• WHAT IS EXPECTED
Convert the lines below into a JSON list of strings, one string per line, omitting blank lines and the picture markers.

• DATA FOR ANALYSIS
-- Opening Marker --

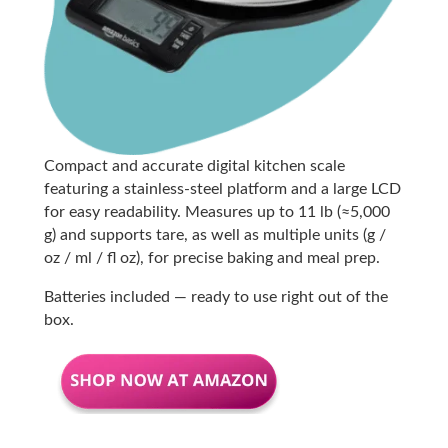
Compact and accurate digital kitchen scale
featuring a stainless-steel platform and a large LCD
for easy readability. Measures up to 11 lb (≈5,000
g) and supports tare, as well as multiple units (g /
oz / ml / fl oz), for precise baking and meal prep.
Batteries included — ready to use right out of the
box.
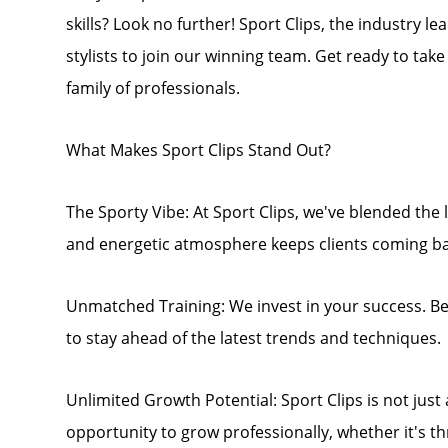
skills? Look no further! Sport Clips, the industry l
stylists to join our winning team. Get ready to tak
family of professionals.
What Makes Sport Clips Stand Out?
The Sporty Vibe: At Sport Clips, we've blended the l
and energetic atmosphere keeps clients coming ba
Unmatched Training: We invest in your success. B
to stay ahead of the latest trends and techniques.
Unlimited Growth Potential: Sport Clips is not just a 
opportunity to grow professionally, whether it's 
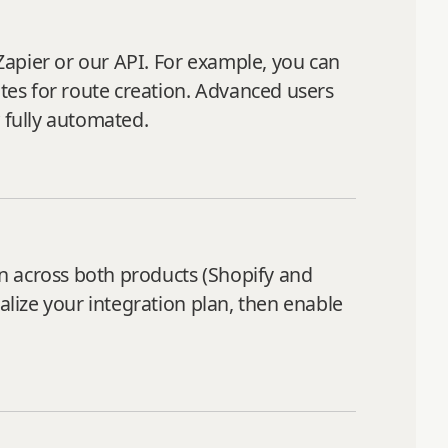
Zapier or our API. For example, you can
utes for route creation. Advanced users
 fully automated.
n across both products (Shopify and
alize your integration plan, then enable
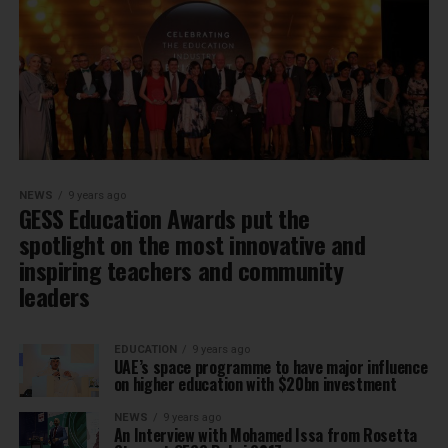
NEWS
9 years ago
GESS Education Awards put the
spotlight on the most innovative and
inspiring teachers and community
leaders
EDUCATION
9 years ago
UAE’s space programme to have major influence
on higher education with $20bn investment
NEWS
9 years ago
An Interview with Mohamed Issa from Rosetta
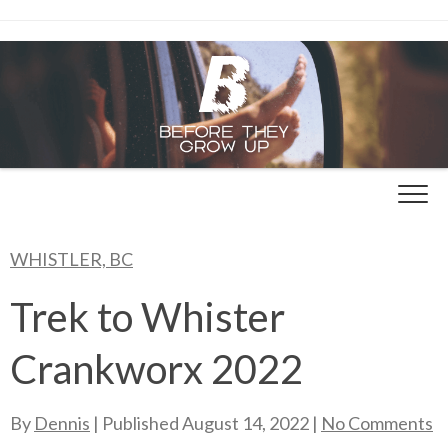
Skip
to
content
WHISTLER, BC
Trek to Whister
Crankworx 2022
By
Dennis
| Published
August 14, 2022
|
No Comments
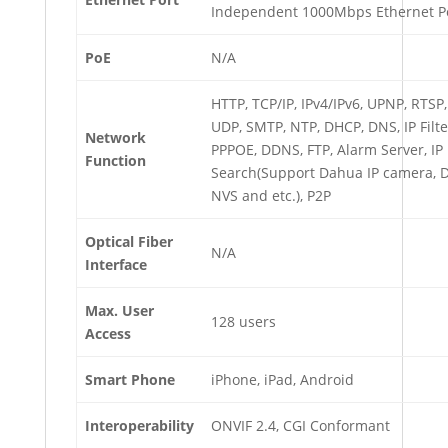
Independent 1000Mbps Ethernet P
PoE
N/A
HTTP, TCP/IP, IPv4/IPv6, UPNP, RTSP,
UDP, SMTP, NTP, DHCP, DNS, IP Filte
Network
PPPOE, DDNS, FTP, Alarm Server, IP
Function
Search(Support Dahua IP camera, 
NVS and etc.), P2P
Optical Fiber
N/A
Interface
Max. User
128 users
Access
Smart Phone
iPhone, iPad, Android
Interoperability
ONVIF 2.4, CGI Conformant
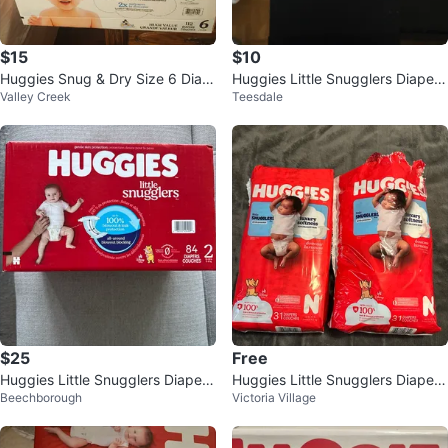
$15
$10
Huggies Snug & Dry Size 6 Diap
Huggies Little Snugglers Diapers
Valley Creek
Teesdale
ers - 112 Count
Size N (24 count)
$25
Free
Huggies Little Snugglers Diapers
Huggies Little Snugglers Diapers
Beechborough
Victoria Village
Size 2
Size N (2x 31 Count)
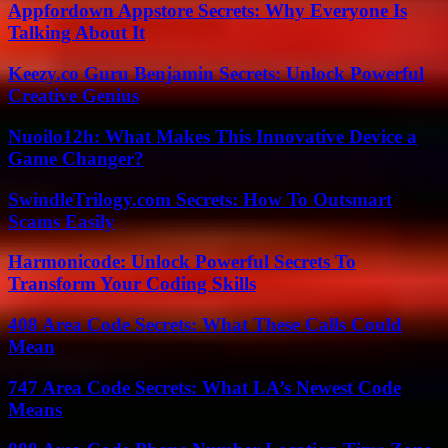
Appfordown Appstore Secrets: Why Everyone Is
Talking About It
Keezy.co Guru Benjamin Secrets: Unlock Powerful
Creative Genius
Nuoilo12h: What Makes This Innovative Device a
Game Changer?
SwindleTrilogy.com Secrets: How To Outsmart
Scams Easily
Harmonicode: Unlock Powerful Secrets To
Transform Your Coding Skills
408 Area Code Secrets: What These Calls Could
Mean
747 Area Code Secrets: What LA’s Newest Code
Means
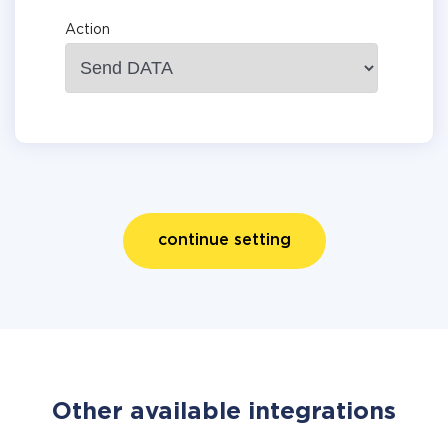
Action
continue setting
Other available integrations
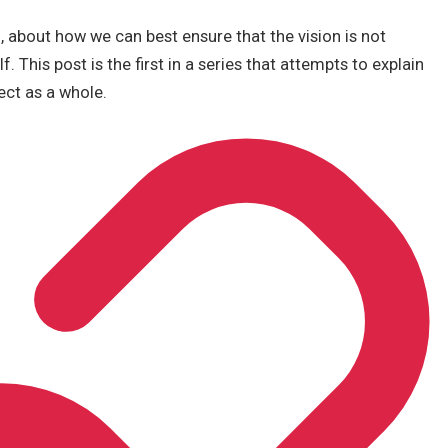
o, about how we can best ensure that the vision is not
. This post is the first in a series that attempts to explain
ect as a whole.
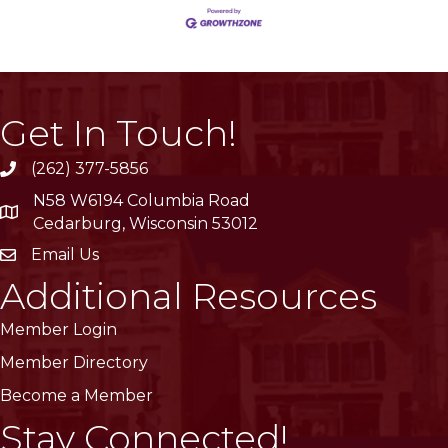
Get In Touch!
(262) 377-5856
phone
N58 W6194 Columbia Road
location
Cedarburg, Wisconsin 53012
Email Us
email
Additional Resources
Member Login
Member Directory
Become a Member
Stay Connected!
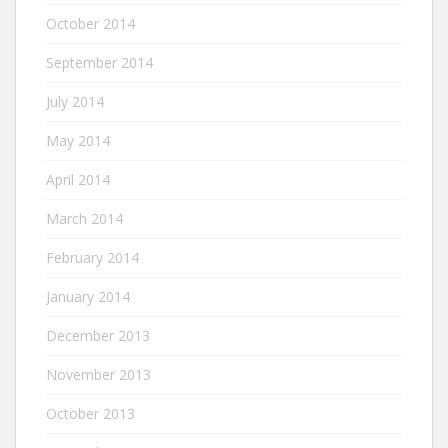
October 2014
September 2014
July 2014
May 2014
April 2014
March 2014
February 2014
January 2014
December 2013
November 2013
October 2013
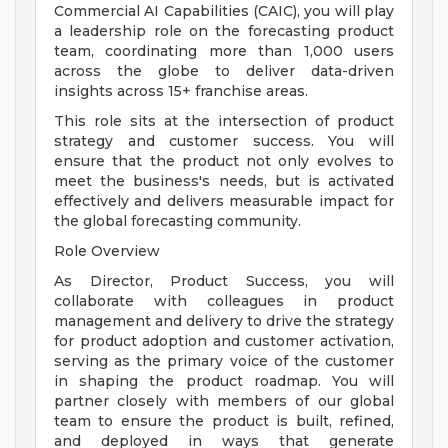
Commercial AI Capabilities (CAIC), you will play
a leadership role on the forecasting product
team, coordinating more than 1,000 users
across the globe to deliver data-driven
insights across 15+ franchise areas.
This role sits at the intersection of product
strategy and customer success. You will
ensure that the product not only evolves to
meet the business's needs, but is activated
effectively and delivers measurable impact for
the global forecasting community.
Role Overview
As Director, Product Success, you will
collaborate with colleagues in product
management and delivery to drive the strategy
for product adoption and customer activation,
serving as the primary voice of the customer
in shaping the product roadmap. You will
partner closely with members of our global
team to ensure the product is built, refined,
and deployed in ways that generate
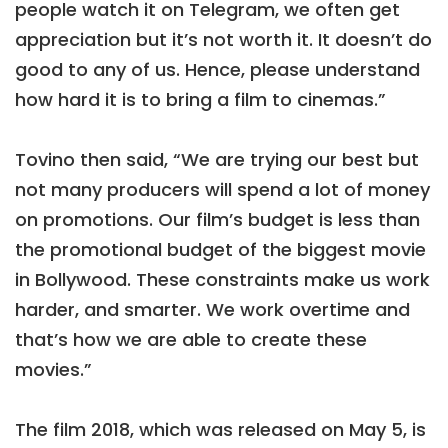
people watch it on Telegram, we often get
appreciation but it’s not worth it. It doesn’t do
good to any of us. Hence, please understand
how hard it is to bring a film to cinemas.”
Tovino then said, “We are trying our best but
not many producers will spend a lot of money
on promotions. Our film’s budget is less than
the promotional budget of the biggest movie
in Bollywood. These constraints make us work
harder, and smarter. We work overtime and
that’s how we are able to create these
movies.”
The film 2018, which was released on May 5, is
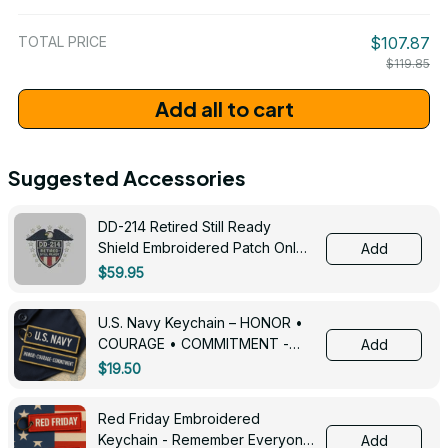
/ One Size
TOTAL PRICE
$107.87
$119.85
Add all to cart
Suggested Accessories
DD-214 Retired Still Ready
Shield Embroidered Patch Only -
Add
3005
$59.95
U.S. Navy Keychain – HONOR •
COURAGE • COMMITMENT -
Add
0143
$19.50
Red Friday Embroidered
Keychain - Remember Everyone
Add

-- Closing Marker --

• OUTPUT FOR THIS EXERCISE
[
  "Compact and accurate digital kitchen scale",
  "featuring a stainless-steel platform and a large LCD",
  "for easy readability. Measures up to 11 lb (≈5,000",
  "g) and supports tare, as well as multiple units (g /",
  "oz / ml / fl oz), for precise baking and meal prep.",
  "Batteries included — ready to use right out of the",
  "box.",
  "skills? Look no further! Sport Clips, the industry l",
  "stylists to join our winning team. Get ready to tak",
  "family of professionals.",
  "What Makes Sport Clips Stand Out?",
  "The Sporty Vibe: At Sport Clips, we've blended the l",
  "and energetic atmosphere keeps clients coming ba",
  "Unmatched Training: We invest in your success. B",
  "to stay ahead of the latest trends and techniques.",
  "Unlimited Growth Potential: Sport Clips is not just a ",
  "opportunity to grow professionally, whether it's ",
  "Zapier or our API. For example, you can",
  "utes for route creation. Advanced users",
  " fully automated.",
  "n across both products (Shopify and",
  "alize your integration plan, then enable",
  "NEWS",
  "9 years ago",
  "GESS Education Awards put the",
  "spotlight on the most innovative and",
  "inspiring teachers and community",
  "leaders",
  "EDUCATION",
  "9 years ago",
  "UAE’s space programme to have major influence",
  "on higher education with $20bn investment",
  "NEWS",
  "9 years ago",
  "An Interview with Mohamed Issa from Rosetta",
  "Skip",
  "to",
  "content",
  "WHISTLER, BC",
  "Trek to Whister",
  "Crankworx 2022",
  "By",
  "Dennis",
  "| Published",
  "August 14, 2022",
  "|",
  "No Comments",
  "Independent 1000Mbps Ethernet P",
  "PoE",
  "N/A",
  "HTTP, TCP/IP, IPv4/IPv6, UPNP, RTSP,",
  "UDP, SMTP, NTP, DHCP, DNS, IP Filte",
  "Network",
  "PPPOE, DDNS, FTP, Alarm Server, IP",
  "Function",
  "Search(Support Dahua IP camera, ",
  "NVS and etc.), P2P",
  "Optical Fiber",
  "N/A",
  "Interface",
  "Max. User",
  "128 users",
  "Access",
  "Smart Phone",
  "iPhone, iPad, Android",
  "Interoperability",
  "ONVIF 2.4, CGI Conformant",
  "$15",
  "$10",
  "Huggies Snug & Dry Size 6 Diap",
  "Huggies Little Snugglers Diapers",
  "Valley Creek",
  "Teesdale",
  "ers - 112 Count",
  "Size N (24 count)",
  "$25",
  "Free",
  "Huggies Little Snugglers Diapers",
  "Huggies Little Snugglers Diapers",
  "Beechborough",
  "Victoria Village",
  "Size 2",
  "Size N (2x 31 Count)",
  "Appfordown Appstore Secrets: Why Everyone Is",
  "Talking About It",
  "Keezy.co Guru Benjamin Secrets: Unlock Powerful",
  "Creative Genius",
  "Nuoilo12h: What Makes This Innovative Device a",
  "Game Changer?",
  "SwindleTrilogy.com Secrets: How To Outsmart",
  "Scams Easily",
  "Harmonicode: Unlock Powerful Secrets To",
  "Transform Your Coding Skills",
  "408 Area Code Secrets: What These Calls Could",
  "Mean",
  "747 Area Code Secrets: What LA’s Newest Code",
  "Means",
  "Action",
  "continue setting",
  "Other available integrations",
  "o, about how we can best ensure that the vision is not",
  ". This post is the first in a series that attempts to explain",
  "ect as a whole.",
  "Get In Touch!",
  "(262) 377-5856",
  "phone",
  "N58 W6194 Columbia Road",
  "location",
  "Cedarburg, Wisconsin 53012",
  "Email Us",
  "email",
  "Additional Resources",
  "Member Login",
  "Member Directory",
  "Become a Member",
  "Stay Connected!",
  "October 2014",
  "September 2014",
  "July 2014",
  "May 2014",
  "April 2014",
  "March 2014",
  "February 2014",
  "January 2014",
  "December 2013",
  "November 2013",
  "October 2013",
  "Commercial AI Capabilities (CAIC), you will play",
  "a leadership role on the forecasting product",
  "team, coordinating more than 1,000 users",
  "across the globe to deliver data-driven",
  "insights across 15+ franchise areas.",
  "This role sits at the intersection of product",
  "strategy and customer success. You will",
  "ensure that the product not only evolves to",
  "meet the business's needs, but is activated",
  "effectively and delivers measurable impact for",
  "the global forecasting community.",
  "Role Overview",
  "As Director, Product Success, you will",
  "collaborate with colleagues in product",
  "management and delivery to drive the strategy",
  "for product adoption and customer activation,",
  "serving as the primary voice of the customer",
  "in shaping the product roadmap. You will",
  "partner closely with members of our global",
  "team to ensure the product is built, refined,",
  "and deployed in ways that generate",
  "people watch it on Telegram, we often get",
  "appreciation but it’s not worth it. It doesn’t do",
  "good to any of us. Hence, please understand",
  "how hard it is to bring a film to cinemas.”",
  "Tovino then said, “We are trying our best but",
  "not many producers will spend a lot of money",
  "on promotions. Our film’s budget is less than",
  "the promotional budget of the biggest movie",
  "in Bollywood. These constraints make us work",
  "harder, and smarter. We work overtime and",
  "that’s how we are able to create these",
  "movies.”",
  "The film 2018, which was released on May 5, is",
  "/ One Size",
  "TOTAL PRICE",
  "$107.87",
  "$119.85",
  "Add all to cart",
  "Suggested Accessories",
  "DD-214 Retired Still Ready",
  "Shield Embroidered Patch Only -",
  "Add",
  "3005",
  "$59.95",
  "U.S. Navy Keychain – HONOR •",
  "COURAGE • COMMITMENT -",
  "Add",
  "0143",
  "$19.50",
  "Red Friday Embroidered",
  "Keychain - Remember Everyone",
  "Add"
]